### ABOUT THIS EXERCISE
Write out all of the entries below word for word, but omit the pictures from your copy.

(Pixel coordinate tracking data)
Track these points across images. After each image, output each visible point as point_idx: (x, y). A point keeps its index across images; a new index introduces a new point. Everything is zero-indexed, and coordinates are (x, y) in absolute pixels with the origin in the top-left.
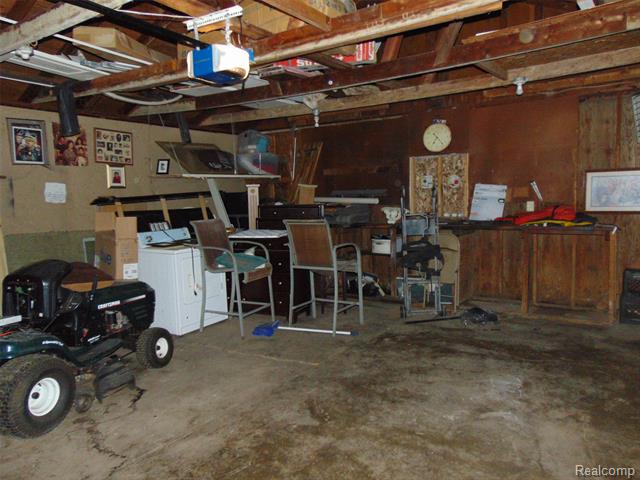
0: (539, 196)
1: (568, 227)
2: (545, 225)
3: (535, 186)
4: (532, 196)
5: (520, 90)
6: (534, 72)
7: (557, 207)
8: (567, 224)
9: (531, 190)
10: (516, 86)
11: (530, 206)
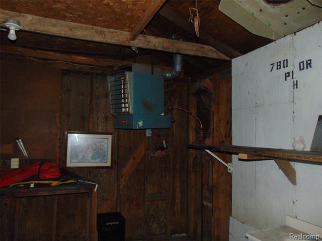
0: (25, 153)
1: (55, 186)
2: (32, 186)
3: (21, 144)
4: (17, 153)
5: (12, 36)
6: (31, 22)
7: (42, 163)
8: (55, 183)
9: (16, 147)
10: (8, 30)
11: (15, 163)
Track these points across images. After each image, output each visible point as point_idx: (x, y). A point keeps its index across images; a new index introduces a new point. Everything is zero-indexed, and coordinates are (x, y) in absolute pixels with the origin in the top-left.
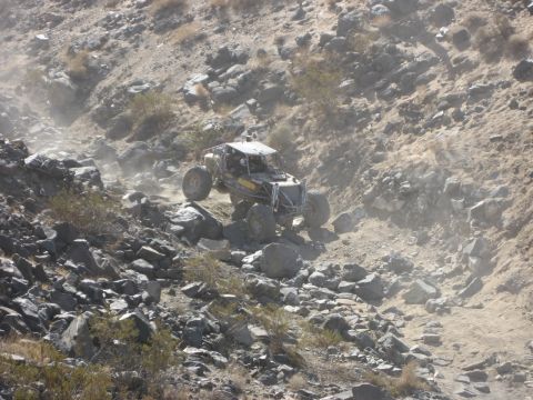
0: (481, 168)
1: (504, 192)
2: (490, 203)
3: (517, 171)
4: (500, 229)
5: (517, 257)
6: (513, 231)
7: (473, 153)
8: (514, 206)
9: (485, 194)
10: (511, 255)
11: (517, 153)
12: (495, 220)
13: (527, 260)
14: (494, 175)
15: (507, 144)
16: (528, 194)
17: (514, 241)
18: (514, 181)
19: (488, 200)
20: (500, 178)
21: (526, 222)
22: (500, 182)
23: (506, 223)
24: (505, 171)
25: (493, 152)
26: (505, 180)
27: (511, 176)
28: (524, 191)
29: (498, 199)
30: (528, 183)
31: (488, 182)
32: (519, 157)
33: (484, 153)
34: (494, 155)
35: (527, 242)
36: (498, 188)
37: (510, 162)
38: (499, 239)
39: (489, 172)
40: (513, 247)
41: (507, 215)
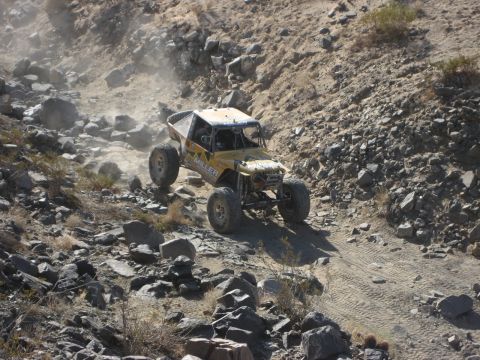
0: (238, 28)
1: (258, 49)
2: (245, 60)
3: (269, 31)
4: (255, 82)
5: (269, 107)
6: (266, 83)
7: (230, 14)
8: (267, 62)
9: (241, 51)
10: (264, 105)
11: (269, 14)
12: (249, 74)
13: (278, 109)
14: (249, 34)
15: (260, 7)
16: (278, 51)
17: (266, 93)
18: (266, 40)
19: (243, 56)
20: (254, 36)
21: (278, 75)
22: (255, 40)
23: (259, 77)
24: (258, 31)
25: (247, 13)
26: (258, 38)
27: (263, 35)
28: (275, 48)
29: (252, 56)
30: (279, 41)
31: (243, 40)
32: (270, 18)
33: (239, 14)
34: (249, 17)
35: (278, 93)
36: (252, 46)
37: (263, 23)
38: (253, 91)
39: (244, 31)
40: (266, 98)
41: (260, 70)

### OUTPUT FOR THIS EXERCISE
Track these points across images. After each image, output each visible point as point_idx: (x, y). A point keeps its index across images; a new index introduces a new point. Everything is zero-indexed, and coordinates are (x, y) in absolute pixels with the origin in the top-left.
0: (539, 196)
1: (568, 227)
2: (545, 225)
3: (535, 186)
4: (532, 196)
5: (520, 90)
6: (534, 72)
7: (557, 207)
8: (567, 224)
9: (531, 190)
10: (516, 86)
11: (530, 206)
0: (25, 153)
1: (55, 186)
2: (32, 186)
3: (21, 144)
4: (17, 153)
5: (12, 36)
6: (31, 22)
7: (42, 163)
8: (55, 183)
9: (16, 147)
10: (8, 30)
11: (15, 163)
Track these points across images. After each image, output each visible point as point_idx: (x, y). A point keeps its index across images; a new index introduces a new point. Everything is zero-indexed, and coordinates are (x, y) in absolute pixels with the origin in the top-left.
0: (481, 168)
1: (504, 192)
2: (490, 203)
3: (517, 171)
4: (500, 229)
5: (517, 257)
6: (513, 231)
7: (473, 153)
8: (514, 206)
9: (485, 194)
10: (511, 255)
11: (517, 153)
12: (495, 220)
13: (527, 260)
14: (494, 175)
15: (507, 144)
16: (528, 194)
17: (514, 241)
18: (514, 181)
19: (488, 200)
20: (500, 178)
21: (526, 222)
22: (500, 182)
23: (506, 223)
24: (505, 171)
25: (493, 152)
26: (505, 180)
27: (511, 176)
28: (524, 191)
29: (498, 199)
30: (528, 183)
31: (488, 182)
32: (519, 157)
33: (484, 153)
34: (494, 155)
35: (527, 242)
36: (498, 188)
37: (510, 162)
38: (499, 239)
39: (489, 172)
40: (513, 247)
41: (507, 215)
0: (238, 28)
1: (258, 49)
2: (245, 60)
3: (269, 31)
4: (255, 82)
5: (269, 107)
6: (266, 83)
7: (230, 14)
8: (267, 62)
9: (241, 51)
10: (264, 105)
11: (269, 14)
12: (249, 74)
13: (278, 109)
14: (249, 34)
15: (260, 7)
16: (278, 51)
17: (266, 93)
18: (266, 40)
19: (243, 56)
20: (254, 36)
21: (278, 75)
22: (255, 40)
23: (259, 77)
24: (258, 31)
25: (247, 13)
26: (258, 38)
27: (263, 35)
28: (275, 48)
29: (252, 56)
30: (279, 41)
31: (243, 40)
32: (270, 18)
33: (239, 14)
34: (249, 17)
35: (278, 93)
36: (252, 46)
37: (263, 23)
38: (253, 91)
39: (244, 31)
40: (266, 98)
41: (260, 70)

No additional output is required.